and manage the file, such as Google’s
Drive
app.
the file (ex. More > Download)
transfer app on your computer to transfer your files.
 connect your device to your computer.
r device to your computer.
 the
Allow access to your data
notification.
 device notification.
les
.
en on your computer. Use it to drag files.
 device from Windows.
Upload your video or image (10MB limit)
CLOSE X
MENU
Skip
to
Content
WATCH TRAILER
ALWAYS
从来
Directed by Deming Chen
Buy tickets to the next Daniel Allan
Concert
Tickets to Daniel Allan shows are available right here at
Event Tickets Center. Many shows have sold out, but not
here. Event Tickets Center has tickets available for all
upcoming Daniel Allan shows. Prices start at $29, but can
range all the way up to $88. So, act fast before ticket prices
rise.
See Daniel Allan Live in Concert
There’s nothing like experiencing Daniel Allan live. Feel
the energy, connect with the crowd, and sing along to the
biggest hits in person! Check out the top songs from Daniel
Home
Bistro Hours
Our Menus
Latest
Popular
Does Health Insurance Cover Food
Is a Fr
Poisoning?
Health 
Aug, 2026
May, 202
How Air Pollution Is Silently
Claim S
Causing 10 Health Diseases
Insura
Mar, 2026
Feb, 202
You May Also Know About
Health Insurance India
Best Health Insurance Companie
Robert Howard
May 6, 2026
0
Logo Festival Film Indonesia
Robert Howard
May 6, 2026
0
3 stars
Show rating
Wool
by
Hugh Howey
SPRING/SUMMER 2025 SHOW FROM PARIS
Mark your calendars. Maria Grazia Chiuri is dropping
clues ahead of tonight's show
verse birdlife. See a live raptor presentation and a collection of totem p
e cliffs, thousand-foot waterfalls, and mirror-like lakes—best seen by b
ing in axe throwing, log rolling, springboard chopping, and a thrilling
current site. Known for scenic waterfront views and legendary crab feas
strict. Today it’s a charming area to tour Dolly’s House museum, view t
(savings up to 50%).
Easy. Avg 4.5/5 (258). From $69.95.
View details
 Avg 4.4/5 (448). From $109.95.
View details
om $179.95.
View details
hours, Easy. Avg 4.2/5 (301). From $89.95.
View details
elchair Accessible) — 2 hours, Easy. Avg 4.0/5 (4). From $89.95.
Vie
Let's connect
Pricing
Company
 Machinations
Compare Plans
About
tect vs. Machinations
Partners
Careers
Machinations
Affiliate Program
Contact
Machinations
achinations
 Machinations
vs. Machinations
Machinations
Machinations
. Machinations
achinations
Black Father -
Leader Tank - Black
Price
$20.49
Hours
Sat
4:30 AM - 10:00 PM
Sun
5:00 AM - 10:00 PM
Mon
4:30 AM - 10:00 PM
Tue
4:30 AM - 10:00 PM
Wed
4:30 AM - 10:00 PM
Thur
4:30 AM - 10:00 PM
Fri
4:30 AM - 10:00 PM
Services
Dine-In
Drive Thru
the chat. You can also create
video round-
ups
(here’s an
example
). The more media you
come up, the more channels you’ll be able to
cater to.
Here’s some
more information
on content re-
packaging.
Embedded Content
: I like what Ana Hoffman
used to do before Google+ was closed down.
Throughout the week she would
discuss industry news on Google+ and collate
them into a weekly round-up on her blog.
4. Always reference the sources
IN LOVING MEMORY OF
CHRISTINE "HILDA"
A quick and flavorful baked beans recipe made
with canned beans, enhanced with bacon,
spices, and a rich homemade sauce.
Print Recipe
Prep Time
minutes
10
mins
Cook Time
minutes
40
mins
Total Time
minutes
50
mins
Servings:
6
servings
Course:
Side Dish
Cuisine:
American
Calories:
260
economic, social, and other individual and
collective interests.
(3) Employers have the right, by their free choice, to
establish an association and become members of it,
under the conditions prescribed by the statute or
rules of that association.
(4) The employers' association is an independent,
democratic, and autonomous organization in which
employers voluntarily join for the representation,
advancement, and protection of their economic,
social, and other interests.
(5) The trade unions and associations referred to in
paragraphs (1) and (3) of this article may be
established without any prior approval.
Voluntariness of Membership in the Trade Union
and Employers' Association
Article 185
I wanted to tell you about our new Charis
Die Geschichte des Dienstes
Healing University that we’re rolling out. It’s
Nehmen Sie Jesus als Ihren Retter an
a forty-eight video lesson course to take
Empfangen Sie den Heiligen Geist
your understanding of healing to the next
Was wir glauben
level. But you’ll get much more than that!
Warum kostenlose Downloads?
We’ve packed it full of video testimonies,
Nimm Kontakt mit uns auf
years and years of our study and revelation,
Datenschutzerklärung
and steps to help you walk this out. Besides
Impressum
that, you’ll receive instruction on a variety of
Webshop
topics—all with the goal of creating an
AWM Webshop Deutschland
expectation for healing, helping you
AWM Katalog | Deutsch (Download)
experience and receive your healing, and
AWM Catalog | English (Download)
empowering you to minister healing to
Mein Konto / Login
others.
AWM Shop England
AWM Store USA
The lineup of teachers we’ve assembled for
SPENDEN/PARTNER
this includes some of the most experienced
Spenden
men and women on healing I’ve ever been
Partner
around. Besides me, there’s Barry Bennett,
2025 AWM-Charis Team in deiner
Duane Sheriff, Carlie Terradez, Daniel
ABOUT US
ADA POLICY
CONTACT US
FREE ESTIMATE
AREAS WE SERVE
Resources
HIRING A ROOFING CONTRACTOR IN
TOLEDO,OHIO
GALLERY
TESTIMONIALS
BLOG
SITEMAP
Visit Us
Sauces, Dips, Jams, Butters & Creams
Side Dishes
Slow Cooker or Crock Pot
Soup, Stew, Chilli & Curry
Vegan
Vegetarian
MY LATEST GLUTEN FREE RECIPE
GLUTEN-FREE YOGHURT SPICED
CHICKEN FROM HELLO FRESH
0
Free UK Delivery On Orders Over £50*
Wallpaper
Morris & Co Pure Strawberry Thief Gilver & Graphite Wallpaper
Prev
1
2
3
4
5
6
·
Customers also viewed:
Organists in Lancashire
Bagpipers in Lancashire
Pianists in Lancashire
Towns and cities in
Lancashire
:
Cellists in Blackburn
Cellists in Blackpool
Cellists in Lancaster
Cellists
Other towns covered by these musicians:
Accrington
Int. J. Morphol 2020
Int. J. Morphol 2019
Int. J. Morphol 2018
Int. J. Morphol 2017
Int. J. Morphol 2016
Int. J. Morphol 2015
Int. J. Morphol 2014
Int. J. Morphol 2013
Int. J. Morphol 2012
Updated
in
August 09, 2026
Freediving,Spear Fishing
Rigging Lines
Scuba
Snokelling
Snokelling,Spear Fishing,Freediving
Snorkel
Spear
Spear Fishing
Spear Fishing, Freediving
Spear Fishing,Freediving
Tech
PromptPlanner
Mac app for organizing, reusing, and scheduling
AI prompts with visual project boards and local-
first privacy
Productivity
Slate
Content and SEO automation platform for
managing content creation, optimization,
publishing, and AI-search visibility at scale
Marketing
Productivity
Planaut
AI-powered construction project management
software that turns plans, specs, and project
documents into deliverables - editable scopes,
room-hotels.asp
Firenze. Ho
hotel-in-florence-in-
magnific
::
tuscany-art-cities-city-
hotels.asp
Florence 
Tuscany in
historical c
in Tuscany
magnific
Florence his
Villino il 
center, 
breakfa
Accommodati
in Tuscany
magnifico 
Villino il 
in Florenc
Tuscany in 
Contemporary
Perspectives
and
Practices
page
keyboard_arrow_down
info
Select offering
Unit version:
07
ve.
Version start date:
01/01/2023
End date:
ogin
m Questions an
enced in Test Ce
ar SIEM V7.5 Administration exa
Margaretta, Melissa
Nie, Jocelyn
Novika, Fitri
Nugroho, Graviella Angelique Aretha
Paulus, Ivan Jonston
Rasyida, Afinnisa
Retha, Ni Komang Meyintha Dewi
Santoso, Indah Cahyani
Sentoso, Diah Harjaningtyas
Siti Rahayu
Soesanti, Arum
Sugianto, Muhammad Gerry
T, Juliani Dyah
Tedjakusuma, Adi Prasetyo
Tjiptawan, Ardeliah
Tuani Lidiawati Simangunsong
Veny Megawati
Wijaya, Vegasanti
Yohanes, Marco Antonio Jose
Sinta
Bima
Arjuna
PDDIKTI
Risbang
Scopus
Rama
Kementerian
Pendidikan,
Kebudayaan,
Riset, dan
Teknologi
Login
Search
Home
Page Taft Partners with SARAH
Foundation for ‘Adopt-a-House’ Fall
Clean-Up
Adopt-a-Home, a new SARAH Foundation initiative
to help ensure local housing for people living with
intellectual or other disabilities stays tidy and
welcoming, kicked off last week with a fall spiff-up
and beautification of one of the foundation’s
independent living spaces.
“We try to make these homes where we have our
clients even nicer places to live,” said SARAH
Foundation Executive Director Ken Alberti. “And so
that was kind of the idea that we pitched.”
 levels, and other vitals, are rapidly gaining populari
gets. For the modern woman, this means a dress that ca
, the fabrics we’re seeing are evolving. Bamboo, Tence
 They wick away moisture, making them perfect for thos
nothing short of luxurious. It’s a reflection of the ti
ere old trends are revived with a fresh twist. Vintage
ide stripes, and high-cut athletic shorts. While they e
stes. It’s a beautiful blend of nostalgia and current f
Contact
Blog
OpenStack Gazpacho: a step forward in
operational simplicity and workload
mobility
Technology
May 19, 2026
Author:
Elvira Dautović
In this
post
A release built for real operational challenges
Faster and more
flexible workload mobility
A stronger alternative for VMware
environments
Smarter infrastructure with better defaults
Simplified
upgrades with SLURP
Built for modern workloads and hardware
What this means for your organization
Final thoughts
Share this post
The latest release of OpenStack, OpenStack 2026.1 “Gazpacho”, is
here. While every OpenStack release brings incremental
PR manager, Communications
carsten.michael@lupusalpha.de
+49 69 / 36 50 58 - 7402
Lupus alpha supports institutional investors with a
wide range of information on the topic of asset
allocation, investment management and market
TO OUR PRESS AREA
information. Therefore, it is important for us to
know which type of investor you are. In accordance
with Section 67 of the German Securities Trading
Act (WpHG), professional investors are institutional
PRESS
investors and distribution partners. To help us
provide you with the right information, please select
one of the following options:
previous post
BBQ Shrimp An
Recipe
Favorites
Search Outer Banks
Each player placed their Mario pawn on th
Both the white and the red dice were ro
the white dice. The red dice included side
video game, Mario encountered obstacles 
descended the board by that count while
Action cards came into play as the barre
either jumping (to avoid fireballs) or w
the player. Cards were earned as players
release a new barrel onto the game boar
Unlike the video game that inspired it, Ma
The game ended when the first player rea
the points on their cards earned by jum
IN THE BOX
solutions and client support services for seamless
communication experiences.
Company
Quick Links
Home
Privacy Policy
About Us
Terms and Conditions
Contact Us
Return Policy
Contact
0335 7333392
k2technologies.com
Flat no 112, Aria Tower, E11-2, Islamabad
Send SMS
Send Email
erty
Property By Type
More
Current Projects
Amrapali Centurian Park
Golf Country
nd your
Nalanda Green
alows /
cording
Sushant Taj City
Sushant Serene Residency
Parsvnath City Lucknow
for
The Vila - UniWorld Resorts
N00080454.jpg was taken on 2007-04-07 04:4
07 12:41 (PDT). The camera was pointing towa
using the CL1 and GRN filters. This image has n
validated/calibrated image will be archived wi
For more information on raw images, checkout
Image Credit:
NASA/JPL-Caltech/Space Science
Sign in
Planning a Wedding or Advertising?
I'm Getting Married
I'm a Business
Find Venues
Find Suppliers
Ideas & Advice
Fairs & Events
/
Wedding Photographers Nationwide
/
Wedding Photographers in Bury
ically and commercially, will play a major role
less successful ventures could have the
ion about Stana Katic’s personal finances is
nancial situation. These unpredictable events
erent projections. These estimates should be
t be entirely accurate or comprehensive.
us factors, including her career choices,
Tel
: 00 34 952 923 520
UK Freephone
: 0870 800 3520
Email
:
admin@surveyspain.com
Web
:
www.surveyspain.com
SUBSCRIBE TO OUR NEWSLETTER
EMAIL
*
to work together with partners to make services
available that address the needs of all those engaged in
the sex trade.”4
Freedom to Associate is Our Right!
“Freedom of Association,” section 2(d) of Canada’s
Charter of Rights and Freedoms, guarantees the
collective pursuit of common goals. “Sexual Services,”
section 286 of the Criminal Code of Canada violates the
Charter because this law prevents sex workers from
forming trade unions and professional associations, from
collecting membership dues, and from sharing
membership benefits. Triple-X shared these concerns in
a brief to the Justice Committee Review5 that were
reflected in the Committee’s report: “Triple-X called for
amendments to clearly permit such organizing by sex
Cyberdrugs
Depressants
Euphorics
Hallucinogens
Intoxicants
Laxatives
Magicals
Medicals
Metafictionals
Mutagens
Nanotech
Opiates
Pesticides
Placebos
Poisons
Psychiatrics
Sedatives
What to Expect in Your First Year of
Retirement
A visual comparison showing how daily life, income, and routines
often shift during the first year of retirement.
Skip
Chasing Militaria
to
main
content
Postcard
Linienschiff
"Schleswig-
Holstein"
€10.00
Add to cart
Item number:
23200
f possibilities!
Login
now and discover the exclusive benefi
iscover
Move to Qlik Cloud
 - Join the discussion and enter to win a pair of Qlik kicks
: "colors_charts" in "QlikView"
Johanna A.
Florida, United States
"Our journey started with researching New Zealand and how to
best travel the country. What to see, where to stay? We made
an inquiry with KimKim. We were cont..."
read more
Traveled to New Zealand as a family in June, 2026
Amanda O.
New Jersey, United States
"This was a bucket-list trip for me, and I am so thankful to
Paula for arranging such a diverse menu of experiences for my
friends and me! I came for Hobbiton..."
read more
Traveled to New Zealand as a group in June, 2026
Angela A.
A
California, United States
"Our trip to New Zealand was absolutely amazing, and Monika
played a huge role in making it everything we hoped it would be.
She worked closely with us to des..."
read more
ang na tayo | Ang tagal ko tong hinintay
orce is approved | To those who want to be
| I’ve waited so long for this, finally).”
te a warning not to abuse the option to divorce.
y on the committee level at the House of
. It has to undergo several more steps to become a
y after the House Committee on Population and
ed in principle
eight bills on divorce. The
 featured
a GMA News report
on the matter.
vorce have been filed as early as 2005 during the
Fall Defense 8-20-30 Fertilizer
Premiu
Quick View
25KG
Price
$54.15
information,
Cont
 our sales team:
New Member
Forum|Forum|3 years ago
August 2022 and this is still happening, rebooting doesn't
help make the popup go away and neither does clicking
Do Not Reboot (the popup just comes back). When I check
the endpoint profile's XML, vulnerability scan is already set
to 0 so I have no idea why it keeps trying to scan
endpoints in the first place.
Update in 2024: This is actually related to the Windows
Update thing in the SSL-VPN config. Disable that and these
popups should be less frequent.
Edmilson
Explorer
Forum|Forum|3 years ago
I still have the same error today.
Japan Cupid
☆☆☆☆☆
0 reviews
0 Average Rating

+++

Reproduce verbatim the lines from the first line through the line containing "clues ahead of tonight's show", including both.

and manage the file, such as Google’s
Drive
app.
the file (ex. More > Download)
transfer app on your computer to transfer your files.
 connect your device to your computer.
r device to your computer.
 the
Allow access to your data
notification.
 device notification.
les
.
en on your computer. Use it to drag files.
 device from Windows.
Upload your video or image (10MB limit)
CLOSE X
MENU
Skip
to
Content
WATCH TRAILER
ALWAYS
从来
Directed by Deming Chen
Buy tickets to the next Daniel Allan
Concert
Tickets to Daniel Allan shows are available right here at
Event Tickets Center. Many shows have sold out, but not
here. Event Tickets Center has tickets available for all
upcoming Daniel Allan shows. Prices start at $29, but can
range all the way up to $88. So, act fast before ticket prices
rise.
See Daniel Allan Live in Concert
There’s nothing like experiencing Daniel Allan live. Feel
the energy, connect with the crowd, and sing along to the
biggest hits in person! Check out the top songs from Daniel
Home
Bistro Hours
Our Menus
Latest
Popular
Does Health Insurance Cover Food
Is a Fr
Poisoning?
Health 
Aug, 2026
May, 202
How Air Pollution Is Silently
Claim S
Causing 10 Health Diseases
Insura
Mar, 2026
Feb, 202
You May Also Know About
Health Insurance India
Best Health Insurance Companie
Robert Howard
May 6, 2026
0
Logo Festival Film Indonesia
Robert Howard
May 6, 2026
0
3 stars
Show rating
Wool
by
Hugh Howey
SPRING/SUMMER 2025 SHOW FROM PARIS
Mark your calendars. Maria Grazia Chiuri is dropping
clues ahead of tonight's show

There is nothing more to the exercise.